- _Data for this exercise_:
+--

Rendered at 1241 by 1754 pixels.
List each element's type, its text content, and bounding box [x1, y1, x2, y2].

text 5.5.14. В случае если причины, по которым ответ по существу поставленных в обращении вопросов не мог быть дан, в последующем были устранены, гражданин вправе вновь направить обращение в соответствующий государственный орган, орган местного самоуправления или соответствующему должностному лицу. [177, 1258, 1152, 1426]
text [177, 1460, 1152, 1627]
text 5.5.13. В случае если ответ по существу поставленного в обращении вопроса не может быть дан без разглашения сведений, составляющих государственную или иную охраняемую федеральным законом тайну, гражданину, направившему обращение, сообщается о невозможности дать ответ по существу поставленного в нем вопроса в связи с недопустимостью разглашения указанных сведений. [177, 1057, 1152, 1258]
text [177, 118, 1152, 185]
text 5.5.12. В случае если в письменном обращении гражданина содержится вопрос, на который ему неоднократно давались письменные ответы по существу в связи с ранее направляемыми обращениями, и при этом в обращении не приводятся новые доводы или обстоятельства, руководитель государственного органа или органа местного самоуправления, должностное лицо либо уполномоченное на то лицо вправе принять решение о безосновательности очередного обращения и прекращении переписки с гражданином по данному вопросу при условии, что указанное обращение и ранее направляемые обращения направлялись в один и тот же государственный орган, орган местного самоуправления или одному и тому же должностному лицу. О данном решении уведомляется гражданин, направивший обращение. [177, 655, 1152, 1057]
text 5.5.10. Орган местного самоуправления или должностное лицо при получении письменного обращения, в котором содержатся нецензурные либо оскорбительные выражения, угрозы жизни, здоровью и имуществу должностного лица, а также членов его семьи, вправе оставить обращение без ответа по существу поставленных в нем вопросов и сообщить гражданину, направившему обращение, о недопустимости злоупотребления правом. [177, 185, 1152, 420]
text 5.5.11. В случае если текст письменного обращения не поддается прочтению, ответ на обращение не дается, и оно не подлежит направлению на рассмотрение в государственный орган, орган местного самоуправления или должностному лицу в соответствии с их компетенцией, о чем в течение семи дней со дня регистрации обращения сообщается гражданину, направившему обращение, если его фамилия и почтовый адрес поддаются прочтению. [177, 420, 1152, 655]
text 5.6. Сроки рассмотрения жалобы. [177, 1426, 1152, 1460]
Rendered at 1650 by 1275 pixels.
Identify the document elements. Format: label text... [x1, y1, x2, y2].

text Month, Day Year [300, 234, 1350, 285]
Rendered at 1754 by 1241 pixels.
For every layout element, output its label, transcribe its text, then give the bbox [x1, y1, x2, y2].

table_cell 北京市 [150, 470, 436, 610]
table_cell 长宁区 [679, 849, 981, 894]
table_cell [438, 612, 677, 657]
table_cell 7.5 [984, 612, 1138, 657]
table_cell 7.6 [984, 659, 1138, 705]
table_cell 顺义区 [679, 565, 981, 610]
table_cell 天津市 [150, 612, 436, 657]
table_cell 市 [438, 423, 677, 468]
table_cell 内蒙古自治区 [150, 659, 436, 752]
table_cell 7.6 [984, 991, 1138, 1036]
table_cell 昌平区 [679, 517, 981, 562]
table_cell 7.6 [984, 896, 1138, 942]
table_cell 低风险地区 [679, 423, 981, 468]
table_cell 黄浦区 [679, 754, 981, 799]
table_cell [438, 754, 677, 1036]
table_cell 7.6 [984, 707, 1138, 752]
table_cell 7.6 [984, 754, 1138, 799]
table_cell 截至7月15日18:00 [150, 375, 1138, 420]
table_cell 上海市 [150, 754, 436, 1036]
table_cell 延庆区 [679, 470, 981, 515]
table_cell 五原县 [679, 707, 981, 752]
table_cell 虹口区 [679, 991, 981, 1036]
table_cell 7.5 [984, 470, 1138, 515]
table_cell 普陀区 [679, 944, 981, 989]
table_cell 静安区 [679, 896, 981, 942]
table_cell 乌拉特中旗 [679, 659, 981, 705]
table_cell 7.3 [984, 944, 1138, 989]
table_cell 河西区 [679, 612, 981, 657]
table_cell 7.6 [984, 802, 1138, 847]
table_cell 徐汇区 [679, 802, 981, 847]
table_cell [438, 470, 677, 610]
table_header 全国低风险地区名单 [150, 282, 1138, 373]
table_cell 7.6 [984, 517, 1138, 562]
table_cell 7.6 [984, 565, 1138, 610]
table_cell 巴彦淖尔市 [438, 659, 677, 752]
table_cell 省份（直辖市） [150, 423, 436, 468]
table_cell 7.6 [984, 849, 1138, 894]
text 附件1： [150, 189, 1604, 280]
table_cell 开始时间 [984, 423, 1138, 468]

+--

- _Instructions for the task_: Could you filter the entries above for lines holding the string "местного" and copy them?

- _Output for this exercise_:
text 5.5.14. В случае если причины, по которым ответ по существу поставленных в обращении вопросов не мог быть дан, в последующем были устранены, гражданин вправе вновь направить обращение в соответствующий государственный орган, орган местного самоуправления или соответствующему должностному лицу. [177, 1258, 1152, 1426]
text 5.5.12. В случае если в письменном обращении гражданина содержится вопрос, на который ему неоднократно давались письменные ответы по существу в связи с ранее направляемыми обращениями, и при этом в обращении не приводятся новые доводы или обстоятельства, руководитель государственного органа или органа местного самоуправления, должностное лицо либо уполномоченное на то лицо вправе принять решение о безосновательности очередного обращения и прекращении переписки с гражданином по данному вопросу при условии, что указанное обращение и ранее направляемые обращения направлялись в один и тот же государственный орган, орган местного самоуправления или одному и тому же должностному лицу. О данном решении уведомляется гражданин, направивший обращение. [177, 655, 1152, 1057]
text 5.5.10. Орган местного самоуправления или должностное лицо при получении письменного обращения, в котором содержатся нецензурные либо оскорбительные выражения, угрозы жизни, здоровью и имуществу должностного лица, а также членов его семьи, вправе оставить обращение без ответа по существу поставленных в нем вопросов и сообщить гражданину, направившему обращение, о недопустимости злоупотребления правом. [177, 185, 1152, 420]
text 5.5.11. В случае если текст письменного обращения не поддается прочтению, ответ на обращение не дается, и оно не подлежит направлению на рассмотрение в государственный орган, орган местного самоуправления или должностному лицу в соответствии с их компетенцией, о чем в течение семи дней со дня регистрации обращения сообщается гражданину, направившему обращение, если его фамилия и почтовый адрес поддаются прочтению. [177, 420, 1152, 655]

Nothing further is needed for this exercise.